Records from a data source:
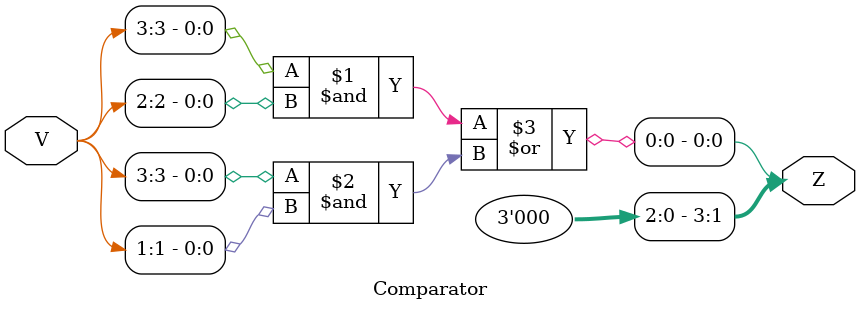
<source format=v>

module Comparator(V, Z);

	input [3:0] V;
	output [3:0] Z;


//=======================================================
//  Structural coding
//=======================================================

	assign Z[3:1] = 1'b0;
	assign Z[0] = V[3]&V[2] | V[3]&V[1];

endmodule 
</source>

> [Task goal]: All the records need to be repeated exactly, with the images dropped.

> [Completed task]:
<source format=v>

module Comparator(V, Z);

	input [3:0] V;
	output [3:0] Z;


//=======================================================
//  Structural coding
//=======================================================

	assign Z[3:1] = 1'b0;
	assign Z[0] = V[3]&V[2] | V[3]&V[1];

endmodule 
</source>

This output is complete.